BiofacetSNP
BiofacetSNP is a sequence variant data management system.
It takes as input any VCF/gVCF/bcf, and builds up an optimized database allowing deep queries, and incremental merge of set of samples.
It is a two-folds software:
- Technically, in Biofacet Engine 2:
- The provision of a database management layer designed for large scale management of sequence variants.

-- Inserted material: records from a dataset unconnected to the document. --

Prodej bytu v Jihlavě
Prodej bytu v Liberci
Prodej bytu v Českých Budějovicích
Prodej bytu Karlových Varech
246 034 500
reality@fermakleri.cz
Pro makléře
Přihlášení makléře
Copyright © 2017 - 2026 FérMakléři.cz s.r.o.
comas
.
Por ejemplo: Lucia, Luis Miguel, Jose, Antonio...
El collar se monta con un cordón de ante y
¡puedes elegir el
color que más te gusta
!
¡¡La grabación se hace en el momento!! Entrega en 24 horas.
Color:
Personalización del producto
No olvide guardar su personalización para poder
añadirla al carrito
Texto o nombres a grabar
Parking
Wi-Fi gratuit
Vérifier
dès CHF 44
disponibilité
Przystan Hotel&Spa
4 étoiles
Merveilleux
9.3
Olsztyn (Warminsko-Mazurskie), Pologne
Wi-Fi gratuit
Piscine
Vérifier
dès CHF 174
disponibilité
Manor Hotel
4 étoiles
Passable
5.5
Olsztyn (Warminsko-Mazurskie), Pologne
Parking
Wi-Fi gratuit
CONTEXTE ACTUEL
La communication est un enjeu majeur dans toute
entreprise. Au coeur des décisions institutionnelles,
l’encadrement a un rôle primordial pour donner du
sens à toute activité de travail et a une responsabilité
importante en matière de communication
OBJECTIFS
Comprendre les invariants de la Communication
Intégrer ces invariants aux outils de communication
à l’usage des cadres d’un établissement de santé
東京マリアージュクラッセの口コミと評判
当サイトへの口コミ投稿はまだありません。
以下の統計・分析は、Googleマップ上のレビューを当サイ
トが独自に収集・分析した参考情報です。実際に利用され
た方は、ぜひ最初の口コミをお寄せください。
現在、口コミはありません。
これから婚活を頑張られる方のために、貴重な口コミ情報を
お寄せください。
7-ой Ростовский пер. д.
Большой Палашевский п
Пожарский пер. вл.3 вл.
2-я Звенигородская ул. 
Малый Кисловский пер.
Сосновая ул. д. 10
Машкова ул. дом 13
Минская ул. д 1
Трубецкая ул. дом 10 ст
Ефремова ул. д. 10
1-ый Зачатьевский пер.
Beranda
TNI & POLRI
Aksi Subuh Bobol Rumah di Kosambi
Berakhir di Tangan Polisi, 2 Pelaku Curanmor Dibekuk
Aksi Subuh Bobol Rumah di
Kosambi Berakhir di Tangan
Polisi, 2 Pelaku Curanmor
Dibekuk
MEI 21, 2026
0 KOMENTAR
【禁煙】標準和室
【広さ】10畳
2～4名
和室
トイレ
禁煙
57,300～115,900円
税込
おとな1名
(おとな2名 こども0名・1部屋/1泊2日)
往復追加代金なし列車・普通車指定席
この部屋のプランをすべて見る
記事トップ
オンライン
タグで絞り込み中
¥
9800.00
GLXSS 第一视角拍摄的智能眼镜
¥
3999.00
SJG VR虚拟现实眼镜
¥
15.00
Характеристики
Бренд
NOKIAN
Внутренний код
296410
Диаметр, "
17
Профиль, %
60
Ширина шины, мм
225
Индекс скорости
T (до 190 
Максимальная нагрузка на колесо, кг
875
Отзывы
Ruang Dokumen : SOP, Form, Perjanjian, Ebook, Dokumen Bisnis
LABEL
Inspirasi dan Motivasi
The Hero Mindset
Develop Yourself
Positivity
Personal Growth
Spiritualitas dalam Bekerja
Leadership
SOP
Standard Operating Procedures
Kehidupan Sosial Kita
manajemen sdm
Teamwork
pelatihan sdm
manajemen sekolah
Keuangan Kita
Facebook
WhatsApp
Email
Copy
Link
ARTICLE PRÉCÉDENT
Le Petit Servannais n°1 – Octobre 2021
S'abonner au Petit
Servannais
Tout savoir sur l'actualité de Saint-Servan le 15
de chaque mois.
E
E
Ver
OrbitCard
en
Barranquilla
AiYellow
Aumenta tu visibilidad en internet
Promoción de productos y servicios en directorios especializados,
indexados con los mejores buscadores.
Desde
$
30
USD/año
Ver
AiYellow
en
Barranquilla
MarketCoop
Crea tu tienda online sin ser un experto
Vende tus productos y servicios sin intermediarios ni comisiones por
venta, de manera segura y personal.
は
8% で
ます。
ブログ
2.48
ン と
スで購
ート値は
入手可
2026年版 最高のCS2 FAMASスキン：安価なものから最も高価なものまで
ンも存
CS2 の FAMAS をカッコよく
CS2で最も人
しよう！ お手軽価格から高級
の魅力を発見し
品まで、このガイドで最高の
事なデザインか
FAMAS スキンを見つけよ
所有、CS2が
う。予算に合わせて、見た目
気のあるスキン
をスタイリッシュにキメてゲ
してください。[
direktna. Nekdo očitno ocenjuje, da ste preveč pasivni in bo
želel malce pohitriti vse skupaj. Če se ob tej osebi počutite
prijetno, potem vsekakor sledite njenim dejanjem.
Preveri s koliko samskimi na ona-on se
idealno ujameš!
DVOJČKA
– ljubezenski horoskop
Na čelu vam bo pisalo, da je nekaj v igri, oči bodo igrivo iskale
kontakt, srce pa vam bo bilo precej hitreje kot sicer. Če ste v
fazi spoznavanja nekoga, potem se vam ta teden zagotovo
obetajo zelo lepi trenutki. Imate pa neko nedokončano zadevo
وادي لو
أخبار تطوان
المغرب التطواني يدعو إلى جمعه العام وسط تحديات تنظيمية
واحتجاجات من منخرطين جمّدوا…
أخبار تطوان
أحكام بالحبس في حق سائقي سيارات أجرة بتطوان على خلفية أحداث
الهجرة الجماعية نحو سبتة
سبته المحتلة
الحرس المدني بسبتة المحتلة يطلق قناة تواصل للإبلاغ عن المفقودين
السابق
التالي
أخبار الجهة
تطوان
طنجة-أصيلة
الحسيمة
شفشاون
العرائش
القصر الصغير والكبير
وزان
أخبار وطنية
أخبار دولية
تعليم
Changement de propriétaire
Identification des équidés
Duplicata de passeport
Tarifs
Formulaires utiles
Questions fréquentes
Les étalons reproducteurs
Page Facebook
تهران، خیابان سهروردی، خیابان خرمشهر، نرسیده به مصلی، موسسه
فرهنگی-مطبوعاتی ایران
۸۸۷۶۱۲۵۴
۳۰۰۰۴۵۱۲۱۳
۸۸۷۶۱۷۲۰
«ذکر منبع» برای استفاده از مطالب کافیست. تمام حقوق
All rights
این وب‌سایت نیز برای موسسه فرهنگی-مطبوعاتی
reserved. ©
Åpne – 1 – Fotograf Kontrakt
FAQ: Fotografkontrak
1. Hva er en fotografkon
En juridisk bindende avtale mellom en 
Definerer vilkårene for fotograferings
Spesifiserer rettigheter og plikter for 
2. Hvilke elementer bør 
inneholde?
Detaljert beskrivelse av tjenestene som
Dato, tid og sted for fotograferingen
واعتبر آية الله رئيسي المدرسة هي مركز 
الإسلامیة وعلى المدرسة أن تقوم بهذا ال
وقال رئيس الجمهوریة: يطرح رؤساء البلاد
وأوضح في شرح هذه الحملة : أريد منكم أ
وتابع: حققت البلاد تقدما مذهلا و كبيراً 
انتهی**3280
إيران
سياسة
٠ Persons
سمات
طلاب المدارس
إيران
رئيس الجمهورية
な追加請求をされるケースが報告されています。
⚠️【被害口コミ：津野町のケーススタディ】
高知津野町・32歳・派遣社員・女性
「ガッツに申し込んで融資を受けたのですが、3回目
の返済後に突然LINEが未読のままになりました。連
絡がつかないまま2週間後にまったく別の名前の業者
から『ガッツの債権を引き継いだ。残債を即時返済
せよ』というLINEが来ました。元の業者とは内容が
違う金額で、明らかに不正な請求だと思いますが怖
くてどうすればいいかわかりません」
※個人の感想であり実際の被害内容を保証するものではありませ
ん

Using Biofacet's internal Object-Oriented Storage Manager, this layer allows storing, merging and filtering of hundreds of millions of variants of extended genotype values from tens of thousands of samples. - Various algorithmics modules including specific processing of alleles re-alignments producing a proprietary encoding of complex alleles comprising multiple variant events (exhaustive and non-ambiguous representation called the canonical form).
- A sequence variant querying language.
- The provision of a database management layer designed for large scale management of sequence variants.
- A Web Interface (BiofacetSNP Web):
BiofacetSNP Web shares with BiofacetWeb a common architecture and some Web display-layers (see section BiofacetWeb).
BiofacetSNP stores, manages and filters variant sequence data simultaneously at two levels:
- Level 1: variant data (numerical data)
BiofacetSNP storage is a N-dimensional (positions, samples, genotypes) "sparse" matrix where all SNP-caller values from all samples and for all genomic positions are stored. Allele-states including reference calls details are kept and queryable; any incremental merging of new VCF/gVCF samples generates accurate updates of new variants. The purple area is a mapped region from a filter.
- Level 2: textual data Sample Metadata (e.g. phenotypes)
Simultaneously with the numerical data, BiofacetSNP allows to filter sample metadata and/or genome annotation.
BiofacetSNP allows to filter in almost real time loci genome-wide (variants and non-variants), on thousands of (subsets of) samples on multiple criteria. Criteria vary from raw SNP-caller measures (Read Depths, Genotype Quality, …) to any allele-state including indels, with absolute or percentage set thresholds. Filters are dynamic: alleles, allele frequency, and any other property, are recomputed on the fly.
BiofacetSNP allows to express queries such as:
- Loci such as:
- all genotypes from samples set S S={s1,s2,s3, . . ., sN} tagged “Control” be homozygous-ref with Genotype Quality >= Q
- AND at least 80% of calls in "Not Control" samples be heterozygous, with coverage >= 10 in ALT allele
- AND within gene-list {G1,G2, . . ., GK}
- AND that fall in a coding region but not creating a missense event.
- And also, but not limited to:
- Variants polymorphic in a group of samples
- Any variant, or allele state provided: A/G, A/+TGC, … or alleles nucleotide frequency range
- Variants with no flanking variants (N nt) in a group of samples
- Multi-caller support (caller weights / function vote)
Using OpenAPI and Swagger standards, BiofacetSNP can be integrated using:
- Unix command lines
- Python APIs - some are shared with BiofacetWeb
- RESTful Web Services - some are shared with BiofacetWeb
On top of BiofacetSNP, a powerful Web interface is provided.